Hailo-8 Deployment Notes

The Hailo-8 accelerator (26 TOPS) uses a different compilation flow:

# Compile ONNX to Hailo Executable Format (HEF)
hailo compiler pose_model.onnx \
    --hw-arch hailo8 \
    --calib-set calibration_data.npy \
    --output pose_model.hef

Key differences from TensorRT:

  • Uses proprietary quantization, less control over per-layer precision
  • Requires Hailo Dataflow Compiler for optimization
  • Better power efficiency (2.5W vs Jetson's 7-15W)

Benchmark: 31 FPS for the full pipeline at 2.5W power consumption.

Production Deployment Checklist

  1. Calibration Data Quality: Use 500-1000 representative images, covering edge cases
  2. Thermal Management: INT8 runs hotter; ensure adequate cooling
  3. Precision Fallback: Keep a FP16 engine for debugging discrepancies
  4. Version Pinning: Lock TensorRT, CUDA, and cuDNN versions
  5. Monitoring: Log inference times and detect thermal throttling

Conclusion

Edge deployment of complex vision models is achievable with systematic optimization.
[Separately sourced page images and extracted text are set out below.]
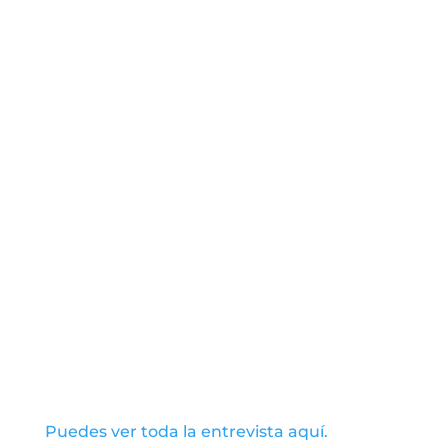
Puedes ver toda la entrevista aquí.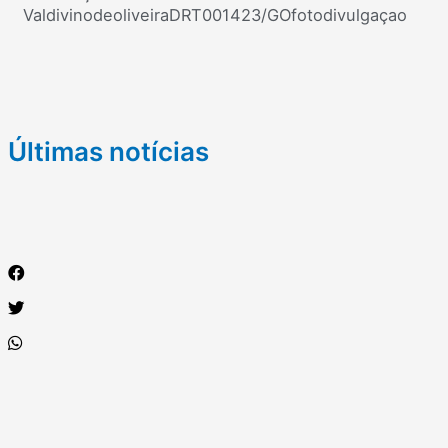
ValdivinodeoliveiraDRT001423/GOfotodivulgaçao
Últimas notícias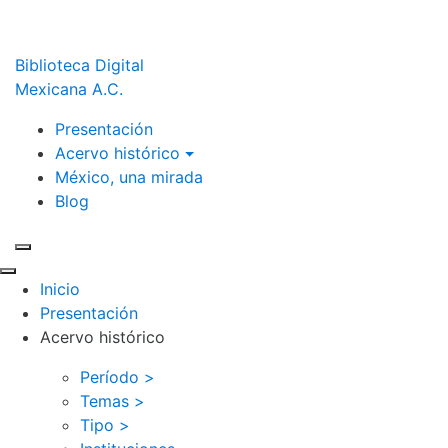
Biblioteca Digital
Mexicana A.C.
Presentación
Acervo histórico
México, una mirada
Blog
Inicio
Presentación
Acervo histórico
Período >
Temas >
Tipo >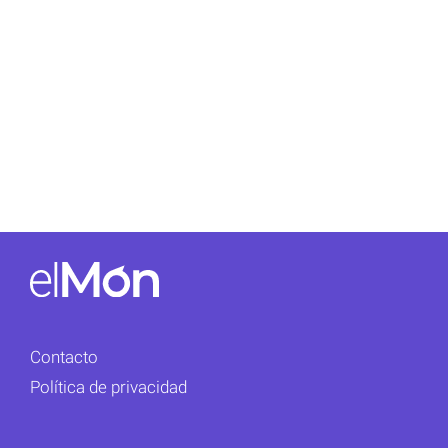
Contacto
Política de privacidad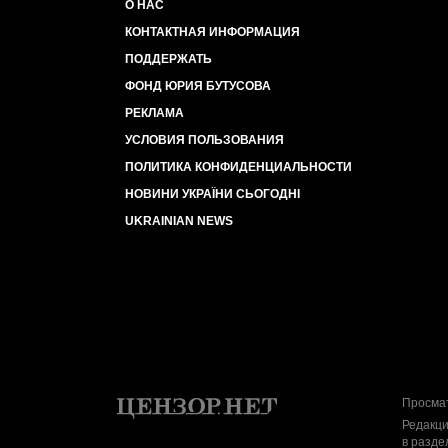
О НАС
КОНТАКТНАЯ ИНФОРМАЦИЯ
ПОДДЕРЖАТЬ
ФОНД ЮРИЯ БУТУСОВА
РЕКЛАМА
УСЛОВИЯ ПОЛЬЗОВАНИЯ
ПОЛИТИКА КОНФИДЕНЦИАЛЬНОСТИ
НОВИНИ УКРАЇНИ СЬОГОДНІ
UKRAINIAN NEWS
Просмат
Редакци
в разде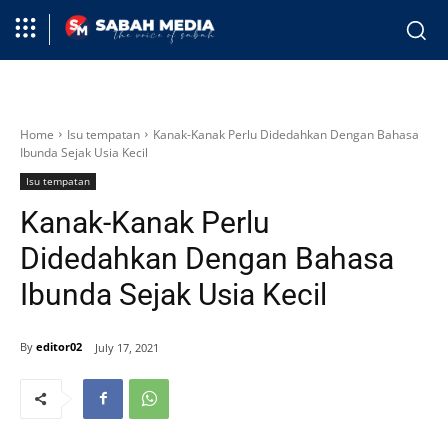
Home
Isu tempatan
Kanak-Kanak Perlu Didedahkan Dengan Bahasa
Ibunda Sejak Usia Kecil
Isu tempatan
Kanak-Kanak Perlu
Didedahkan Dengan Bahasa
Ibunda Sejak Usia Kecil
By
editor02
July 17, 2021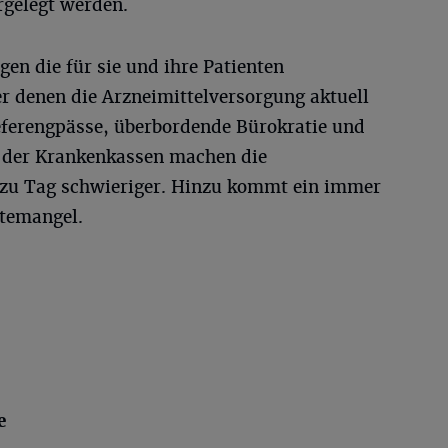
rgelegt werden.
gen die für sie und ihre Patienten
 denen die Arzneimittelversorgung aktuell
eferengpässe, überbordende Bürokratie und
 der Krankenkassen machen die
 zu Tag schwieriger. Hinzu kommt ein immer
ftemangel.
e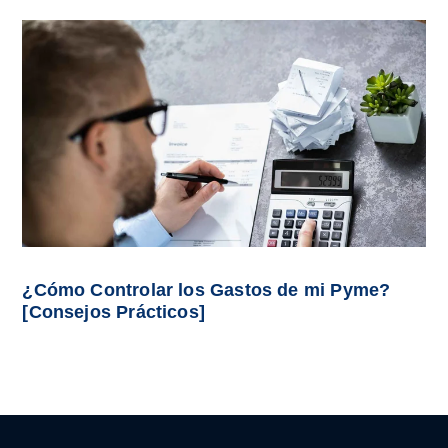
¿Cómo Controlar los Gastos de mi Pyme?
[Consejos Prácticos]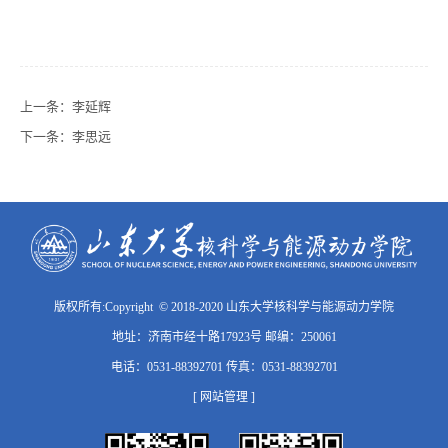
上一条：
李延辉
下一条：
李思远
版权所有:Copyright © 2018-2020 山东大学核科学与能源动力学院
地址：济南市经十路17923号 邮编：250061
电话：0531-88392701 传真：0531-88392701
[ 网站管理 ]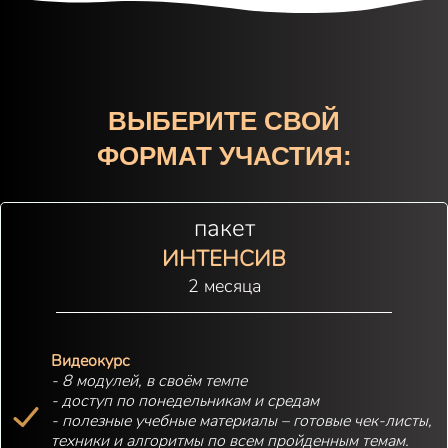
ВЫБЕРИТЕ СВОЙ
ФОРМАТ
УЧАСТИЯ:
пакет
ИНТЕНСИВ
2 месяца
Видеокурс
- 8 модулей, в своём темпе
- доступ по понедельникам и средам
- полезные учебные материалы – готовые чек-листы,
техники и алгоритмы по всем пройденным темам.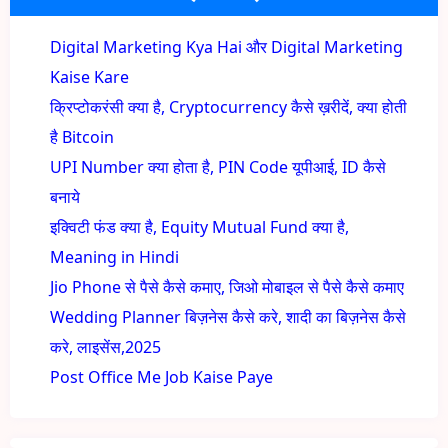
Digital Marketing Kya Hai और Digital Marketing
Kaise Kare
क्रिप्टोकरंसी क्या है, Cryptocurrency कैसे ख़रीदें, क्या होती
है Bitcoin
UPI Number क्या होता है, PIN Code यूपीआई, ID कैसे
बनाये
इक्विटी फंड क्या है, Equity Mutual Fund क्या है,
Meaning in Hindi
Jio Phone से पैसे कैसे कमाए, जिओ मोबाइल से पैसे कैसे कमाए
Wedding Planner बिज़नेस कैसे करे, शादी का बिज़नेस कैसे
करे, लाइसेंस,2025
Post Office Me Job Kaise Paye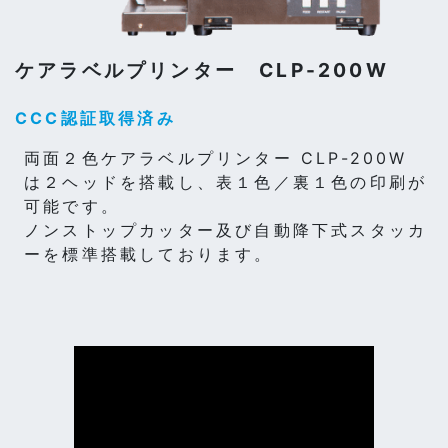
ケアラベルプリンター CLP-200W
CCC認証取得済み
両面２色ケアラベルプリンター CLP-200W
は２ヘッドを搭載し、表１色／裏１色の印刷が
可能です。
ノンストップカッター及び自動降下式スタッカ
ーを標準搭載しております。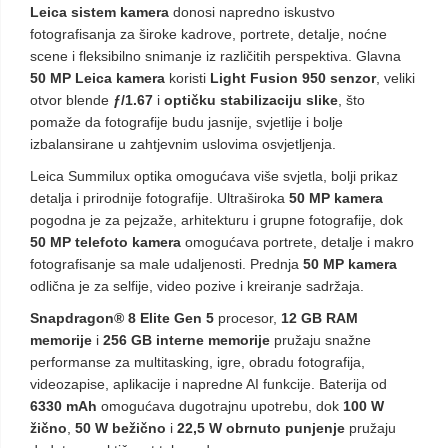
Leica sistem kamera
donosi napredno iskustvo
fotografisanja za široke kadrove, portrete, detalje, noćne
scene i fleksibilno snimanje iz različitih perspektiva. Glavna
50 MP Leica kamera
koristi
Light Fusion 950 senzor
, veliki
otvor blende
ƒ/1.67
i
optičku stabilizaciju slike
, što
pomaže da fotografije budu jasnije, svjetlije i bolje
izbalansirane u zahtjevnim uslovima osvjetljenja.
Leica Summilux optika omogućava više svjetla, bolji prikaz
detalja i prirodnije fotografije. Ultraširoka
50 MP kamera
pogodna je za pejzaže, arhitekturu i grupne fotografije, dok
50 MP telefoto kamera
omogućava portrete, detalje i makro
fotografisanje sa male udaljenosti. Prednja
50 MP kamera
odlična je za selfije, video pozive i kreiranje sadržaja.
Snapdragon® 8 Elite Gen 5
procesor,
12 GB RAM
memorije
i
256 GB interne memorije
pružaju snažne
performanse za multitasking, igre, obradu fotografija,
videozapise, aplikacije i napredne AI funkcije. Baterija od
6330 mAh
omogućava dugotrajnu upotrebu, dok
100 W
žično
,
50 W bežično
i
22,5 W obrnuto punjenje
pružaju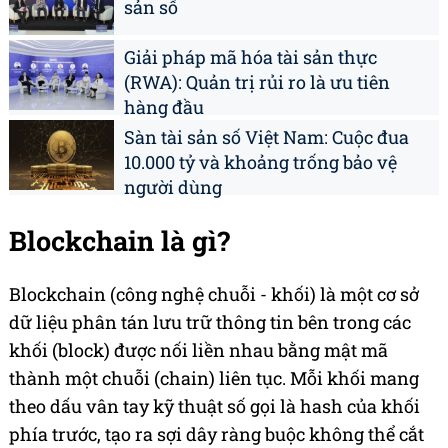
sản số
Giải pháp mã hóa tài sản thực
(RWA): Quản trị rủi ro là ưu tiên
hàng đầu
Sàn tài sản số Việt Nam: Cuộc đua
10.000 tỷ và khoảng trống bảo vệ
người dùng
Blockchain là gì?
Blockchain (công nghệ chuỗi - khối) là một cơ sở
dữ liệu phân tán lưu trữ thông tin bên trong các
khối (block) được nối liền nhau bằng mật mã
thành một chuỗi (chain) liên tục. Mỗi khối mang
theo dấu vân tay kỹ thuật số gọi là hash của khối
phía trước, tạo ra sợi dây ràng buộc không thể cắt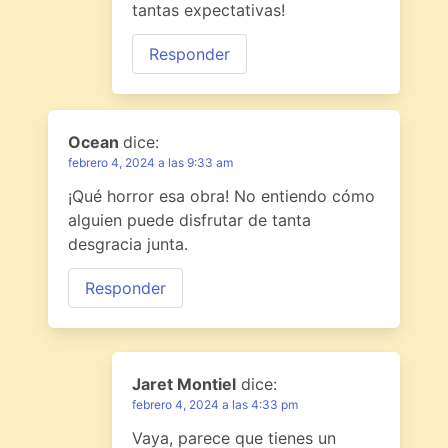
tantas expectativas!
Responder
Ocean
dice:
febrero 4, 2024 a las 9:33 am
¡Qué horror esa obra! No entiendo cómo
alguien puede disfrutar de tanta
desgracia junta.
Responder
Jaret Montiel
dice:
febrero 4, 2024 a las 4:33 pm
Vaya, parece que tienes un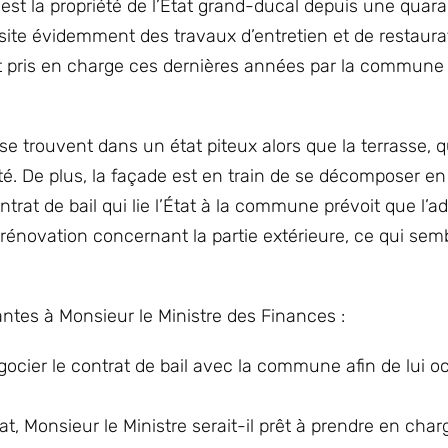
est la propriété de l’État grand-ducal depuis une quar
te évidemment des travaux d’entretien et de restaura
nt pris en charge ces dernières années par la commune
se trouvent dans un état piteux alors que la terrasse, 
é. De plus, la façade est en train de se décomposer en
trat de bail qui lie l’État à la commune prévoit que l’a
rénovation concernant la partie extérieure, ce qui sem
antes à Monsieur le Ministre des Finances :
égocier le contrat de bail avec la commune afin de lui o
at, Monsieur le Ministre serait-il prêt à prendre en cha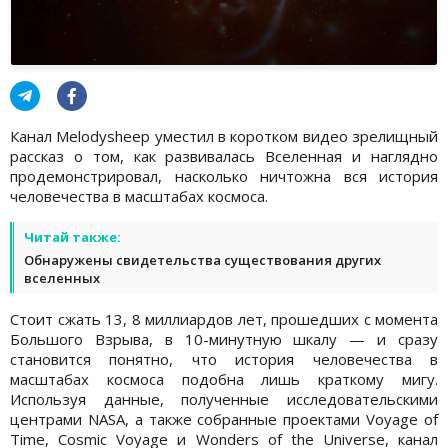
Канал Melodysheep уместил в коротком видео зрелищный
рассказ о том, как развивалась Вселенная и наглядно
продемонстрировал, насколько ничтожна вся история
человечества в масштабах космоса.
Читай также:
Обнаружены свидетельства существования других
вселенных
Стоит сжать 13, 8 миллиардов лет, прошедших с момента
Большого Взрыва, в 10-минутную шкалу — и сразу
становится понятно, что история человечества в
масштабах космоса подобна лишь краткому мигу.
Используя данные, полученные исследовательскими
центрами NASA, а также собранные проектами Voyage of
Time, Cosmic Voyage и Wonders of the Universe, канал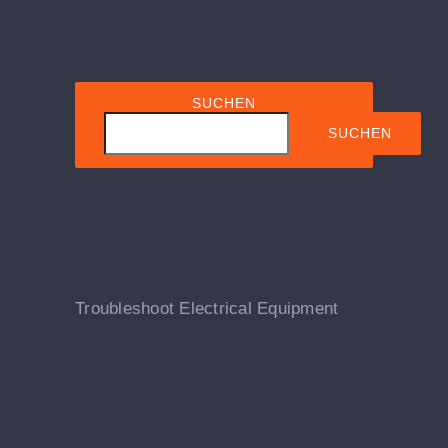
SUCHEN
SUCHEN
Recent Posts
Troubleshoot Electrical Equipment
Recent
Comments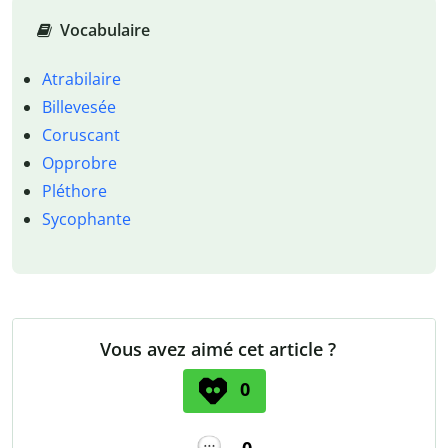
Vocabulaire
Atrabilaire
Billevesée
Coruscant
Opprobre
Pléthore
Sycophante
Vous avez aimé cet article ?
0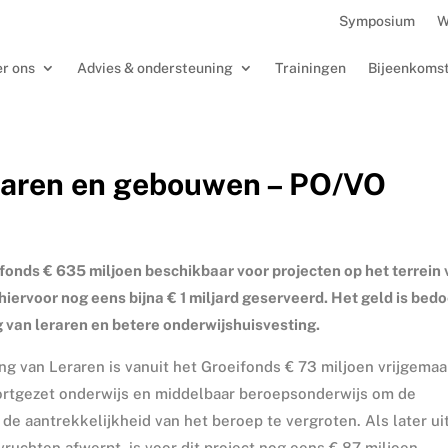
Symposium
W
r ons
Advies & ondersteuning
Trainingen
Bijeenkoms
eraren en gebouwen – PO/VO
ifonds € 635 miljoen beschikbaar voor projecten op het terrein
hiervoor nog eens bijna € 1 miljard geserveerd. Het geld is bed
 van leraren en betere onderwijshuisvesting.
g van Leraren is vanuit het Groeifonds € 73 miljoen vrijgemaa
 voortgezet onderwijs en middelbaar beroepsonderwijs om de
 de aantrekkelijkheid van het beroep te vergroten. Als later ui
vruchten afwerpt, is voor dit project nog eens € 87 miljoen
The key insights:

  • Percentile calibration outperforms entropy for long-tailed distributions
  • Selective FP16 layers (< 5%) preserve accuracy with minimal speed impact
  • Multi-stream inference provides 15-20% throughput improvement
  • Combined optimizations achieved 8.8x speedup over FP32 baseline

Our production systems now run reliably at 25+ FPS on Jetson Orin Nano, enabling real-time spatial intelligence in resource-constrained environments.